Os dados também revelam um descompasso entre percepção e realidade. Mesmo diante de números altos de solidão e sofrimento, 58% dos respondentes afirmam estar satisfeitos com sua vida social. Esse aparente paradoxo pode refletir uma dificuldade emocional de reconhecer a própria fragilidade ou, talvez, o fato de que nos acostumamos a viver em ambientes em que vínculos superficiais substituem relações significativas.
Fica a dica para os líderes de empresas
Para as empresas, a saúde social não deve ser apenas uma questão de bem-estar, mas um indicador de sustentabilidade.
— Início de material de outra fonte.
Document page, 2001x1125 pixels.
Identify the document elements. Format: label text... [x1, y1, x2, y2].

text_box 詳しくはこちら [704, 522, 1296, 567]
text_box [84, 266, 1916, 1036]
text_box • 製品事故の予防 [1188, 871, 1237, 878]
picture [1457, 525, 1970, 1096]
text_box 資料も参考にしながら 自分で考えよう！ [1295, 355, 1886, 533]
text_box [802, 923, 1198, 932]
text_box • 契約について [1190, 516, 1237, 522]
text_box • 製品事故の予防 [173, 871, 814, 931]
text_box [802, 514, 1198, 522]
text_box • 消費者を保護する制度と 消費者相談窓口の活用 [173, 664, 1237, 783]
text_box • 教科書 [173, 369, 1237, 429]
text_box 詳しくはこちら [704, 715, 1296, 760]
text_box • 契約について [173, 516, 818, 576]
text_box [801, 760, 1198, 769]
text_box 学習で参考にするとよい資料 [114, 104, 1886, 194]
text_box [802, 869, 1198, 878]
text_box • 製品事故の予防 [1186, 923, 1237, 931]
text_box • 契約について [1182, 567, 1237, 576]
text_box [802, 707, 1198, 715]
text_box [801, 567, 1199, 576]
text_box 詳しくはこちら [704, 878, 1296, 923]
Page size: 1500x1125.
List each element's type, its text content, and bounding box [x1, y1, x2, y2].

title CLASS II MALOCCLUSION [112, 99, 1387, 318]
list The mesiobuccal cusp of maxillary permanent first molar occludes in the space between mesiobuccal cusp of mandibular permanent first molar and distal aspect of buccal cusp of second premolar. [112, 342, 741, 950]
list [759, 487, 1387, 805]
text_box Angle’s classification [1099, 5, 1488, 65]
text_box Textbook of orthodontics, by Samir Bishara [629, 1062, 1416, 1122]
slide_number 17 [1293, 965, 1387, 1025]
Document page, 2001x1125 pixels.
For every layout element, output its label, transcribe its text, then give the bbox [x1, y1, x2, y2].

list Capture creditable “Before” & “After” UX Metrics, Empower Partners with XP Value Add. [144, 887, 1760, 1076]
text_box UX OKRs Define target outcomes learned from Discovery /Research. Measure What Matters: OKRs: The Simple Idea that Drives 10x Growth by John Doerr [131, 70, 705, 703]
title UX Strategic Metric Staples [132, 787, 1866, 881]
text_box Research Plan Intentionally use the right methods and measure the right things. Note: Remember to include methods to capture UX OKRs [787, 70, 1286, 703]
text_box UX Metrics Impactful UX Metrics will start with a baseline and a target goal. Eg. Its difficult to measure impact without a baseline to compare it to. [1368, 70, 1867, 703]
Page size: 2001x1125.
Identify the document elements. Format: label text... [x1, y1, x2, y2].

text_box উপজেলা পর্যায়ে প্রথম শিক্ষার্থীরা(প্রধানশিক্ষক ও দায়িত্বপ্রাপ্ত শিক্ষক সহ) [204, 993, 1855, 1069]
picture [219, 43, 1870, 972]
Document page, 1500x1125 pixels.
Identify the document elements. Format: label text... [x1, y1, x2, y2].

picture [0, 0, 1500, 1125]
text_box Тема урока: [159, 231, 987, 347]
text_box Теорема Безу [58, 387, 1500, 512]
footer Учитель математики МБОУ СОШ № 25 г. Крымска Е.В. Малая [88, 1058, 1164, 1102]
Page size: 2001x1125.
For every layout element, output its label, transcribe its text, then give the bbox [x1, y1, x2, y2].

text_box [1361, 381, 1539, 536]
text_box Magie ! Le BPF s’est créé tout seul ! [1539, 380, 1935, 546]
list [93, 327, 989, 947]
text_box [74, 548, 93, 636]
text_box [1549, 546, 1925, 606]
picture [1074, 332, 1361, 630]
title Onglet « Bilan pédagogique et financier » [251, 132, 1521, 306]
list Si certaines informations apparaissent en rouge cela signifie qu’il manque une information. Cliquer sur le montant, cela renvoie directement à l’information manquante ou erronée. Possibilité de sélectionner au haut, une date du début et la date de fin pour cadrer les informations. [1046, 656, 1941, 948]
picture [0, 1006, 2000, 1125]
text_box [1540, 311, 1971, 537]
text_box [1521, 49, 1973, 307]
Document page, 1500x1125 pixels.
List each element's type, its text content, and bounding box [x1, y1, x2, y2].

Equipes com laços frágeis tendem a se desengajar mais rapidamente, enquanto ambientes em que as pessoas se sentem conectadas e seguras para compartilhar ideias produzem inovação, pertencimento e melhores resultados. Em um cenário em que a solidão se torna um novo risco ocupacional, a capacidade de cuidar das relações passa a ser uma nova competência de liderança.
Líderes preparados para promover saúde social reconhecem que pertencimento não se impõe por decreto, mas se cultiva nas pequenas interações diárias. São aqueles que reservam tempo para conversar, oferecem feedbacks honestos, estimulam a colaboração entre gerações e constroem um clima de confiança. São também os que entendem que o vínculo com o trabalho se sustenta quando as pessoas percebem coerência entre o discurso e a prática da empresa.
A pesquisa mostra que quanto mais alto o cargo, mais positiva é a percepção sobre o ambiente e a liderança. Esse espelhamento das bolhas de poder é um lembrete de que quem está no topo da pirâmide organizacional tende a ficar mais distantes do mal-estar daqueles algumas camadas abaixo. Cuidar da saúde social, portanto, exige que lideranças se aproximem das realidades de seus times, reconheçam desigualdades e assumam responsabilidade pelo impacto de suas decisões nas relações humanas.
Falar de saúde social é falar de cultura, de confiança e de como as empresas lidam com a vulnerabilidade. É compreender que o trabalho, mesmo mediado pela tecnologia, continua sendo um espaço de encontro e de construção de sentido. Em tempos em que as conexões digitais multiplicam contatos, mas enfraquecem vínculos, investir em relações reais pode ser o diferencial competitivo mais humano e mais duradouro.
Como diz a pesquisadora Kasley Killam, especialista em conexões humanas, “a saúde social é um recurso a ser cultivado de forma proativa e preventiva”. E reflexões como essa só reforçam em mim a certeza de que cuidar das relações é cuidar da sustentação da vida – dentro e fora das empresas.